At what point would this phenomena begin to unravel the social contract between 'capital' and 'labour'? Underlying this theme too was the one of growing inequality. This was beautifully captured in the 'killer fact' of a report launched to coincide with WEF by my former colleagues in Oxfam: that the 85 wealthiest individuals in the world own assets equivalent to 3.5 billion people (namely half of the world's population, the poorest half).
Meanwhile, we humbler folk in Parpan were pondering the challenges of developing 'impact' or 'social' investing whereby as well as a financial return, you aim to deliver businesses (commercial or social) that provide social and/or environmentally beneficial impacts. A classic example would be a business that sells solar powered lighting products in, say, Tanzania through a chain of 'micro-entrepreneurs' (thus creating employment in rural areas) to end clients who now have less dependence on (expensive) kerosene and whose children can now finish their homework after dark.
One of the tensions in our conversation was whether we were developing 'impact investing' as a niche product within mainstream finance or whether we are developing a model of how all financing ought to be constructed? On which there were distinct differences of opinion.
My own is for the latter for it is only the latter (and in a radical version) that can address what the world needs which is to invent a coherent economy that does not require 'growth' (in the conventional sense) to sustain it.
The first place to start would be to acknowledge that the CE0's return to greed is only possible because many of the cost of doing business are not accounted for at the business level. These 'externalities' (for example the real cost of natural resource use in a finite world) are borne either by communities now (pollution) or future generations (no more oil to extract). So why not begin here? By taxing resource use, impact and depletion.
This would make the kinds of business that impact investors get excited about now, infinitely more attractive to 'mainstream finance' because, in fact, they would be the trend setters doing by design what everyone will have to do by the compulsion of taxing resource use (hopefully) or ecological breakdown (sadly). It will also foster radical innovation towards sustainability - 'green taxes' as the necessity that is the mother of invention!
Meanwhile, what about long term paranoia?
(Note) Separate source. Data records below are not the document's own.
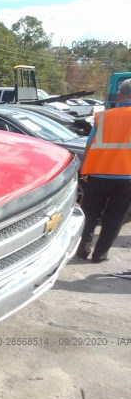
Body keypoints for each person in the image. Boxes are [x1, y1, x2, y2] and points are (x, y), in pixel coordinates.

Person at [76, 79, 131, 262]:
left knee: (90, 214)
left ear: (119, 96)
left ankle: (82, 250)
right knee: (114, 219)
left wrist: (84, 169)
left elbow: (89, 145)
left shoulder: (103, 117)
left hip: (97, 174)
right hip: (126, 177)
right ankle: (100, 255)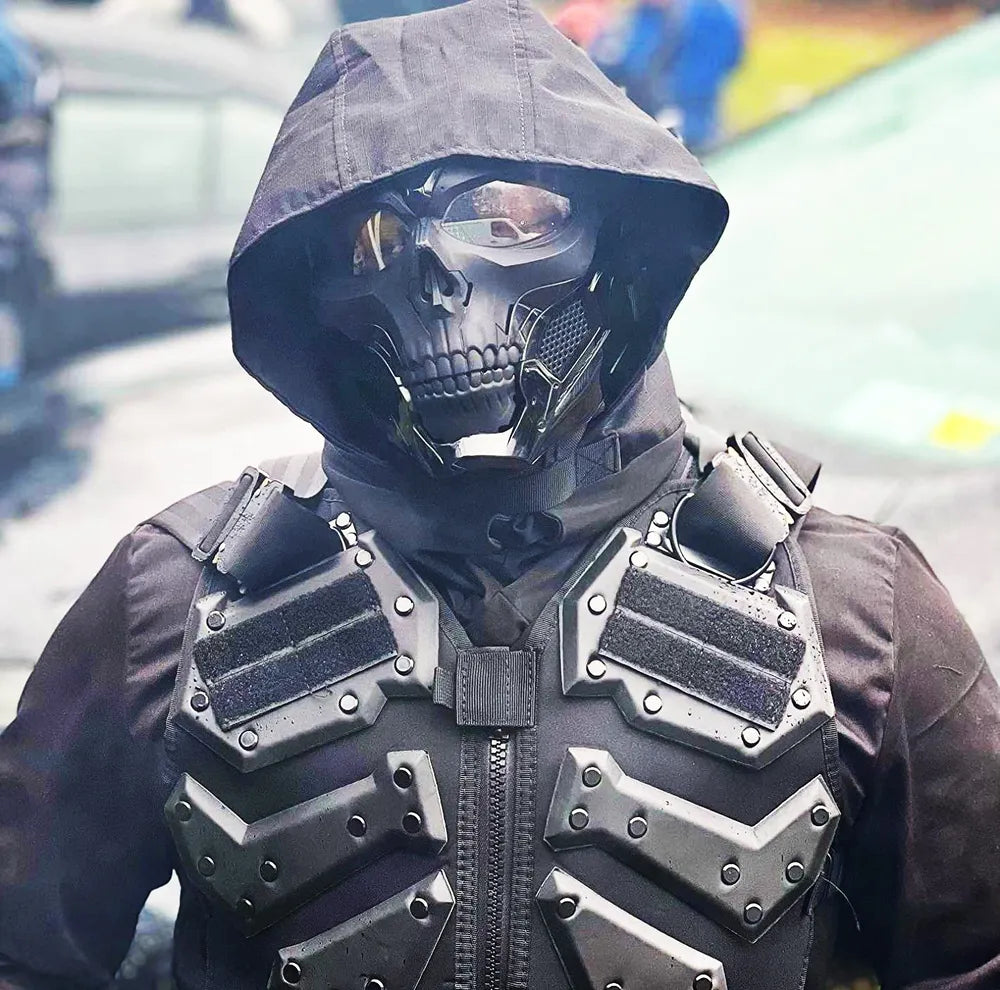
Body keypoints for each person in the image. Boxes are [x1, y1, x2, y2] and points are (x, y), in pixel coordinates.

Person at [1, 2, 998, 989]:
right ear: (310, 288)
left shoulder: (847, 603)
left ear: (620, 238)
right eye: (371, 240)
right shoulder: (179, 596)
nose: (437, 274)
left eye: (503, 213)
If you tax the use of resources (and the accumulation of assets), you can afford to reduce taxes on labour. On the one hand labour intensification becomes more attractive and on the other people may be able to afford to work less. They will be able to enjoy the benefits of this technological advance such as we have been promised for over a century by every two dime futurologist. If we are truly lucky, we may find ourselves working at the same pace as our hunter gatherer or medieval peasant ancestors!
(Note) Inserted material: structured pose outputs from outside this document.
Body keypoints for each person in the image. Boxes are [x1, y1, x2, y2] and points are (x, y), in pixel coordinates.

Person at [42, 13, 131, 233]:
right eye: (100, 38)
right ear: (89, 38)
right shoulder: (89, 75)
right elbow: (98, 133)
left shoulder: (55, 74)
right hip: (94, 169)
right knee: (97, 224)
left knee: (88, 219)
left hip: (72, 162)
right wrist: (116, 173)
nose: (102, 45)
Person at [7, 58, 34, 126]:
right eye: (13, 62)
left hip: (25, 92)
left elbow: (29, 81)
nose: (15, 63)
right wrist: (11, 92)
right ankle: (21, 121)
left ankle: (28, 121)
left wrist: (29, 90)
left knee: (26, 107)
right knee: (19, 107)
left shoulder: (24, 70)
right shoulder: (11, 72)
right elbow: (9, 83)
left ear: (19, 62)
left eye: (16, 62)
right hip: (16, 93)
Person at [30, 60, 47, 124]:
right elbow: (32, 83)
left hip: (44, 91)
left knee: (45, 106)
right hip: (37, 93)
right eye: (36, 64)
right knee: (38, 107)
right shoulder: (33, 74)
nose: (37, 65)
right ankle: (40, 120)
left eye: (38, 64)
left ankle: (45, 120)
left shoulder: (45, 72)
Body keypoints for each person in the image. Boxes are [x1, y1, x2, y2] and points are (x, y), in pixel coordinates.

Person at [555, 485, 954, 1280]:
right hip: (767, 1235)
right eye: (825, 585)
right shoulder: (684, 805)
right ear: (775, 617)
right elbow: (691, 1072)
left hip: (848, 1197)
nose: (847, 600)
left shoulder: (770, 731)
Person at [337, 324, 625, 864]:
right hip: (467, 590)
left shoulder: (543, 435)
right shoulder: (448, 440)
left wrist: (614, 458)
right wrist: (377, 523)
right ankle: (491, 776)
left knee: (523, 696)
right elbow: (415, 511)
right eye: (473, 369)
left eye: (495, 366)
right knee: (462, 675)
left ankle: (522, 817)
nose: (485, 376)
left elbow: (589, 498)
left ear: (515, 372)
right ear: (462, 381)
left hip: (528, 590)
All of this might be possible if the Davos folk 'got out more' - out into the real world that offers abundant opportunity but which our economic paradigms have constrained into a narrow vision of 'greed' and, most especially, out from under those paradigms themselves which long since exceeded their sell by date. I often wonder whether future generations will bracket them in a similar way that medieval scholastic theologians are seen but instead of angels dancing on pinheads, we will puzzle over the obsession with 'perfect markets' and 'invisible hands'!
Meanwhile, we, the Parpan folk, need to be bolder in thinking about not only how to make these fascinating enterprises work (within the current system) but how do we re-design the system so that these enterprises simply become the norm rather than the niche.
An impact investing advocacy for global tax reform anyone?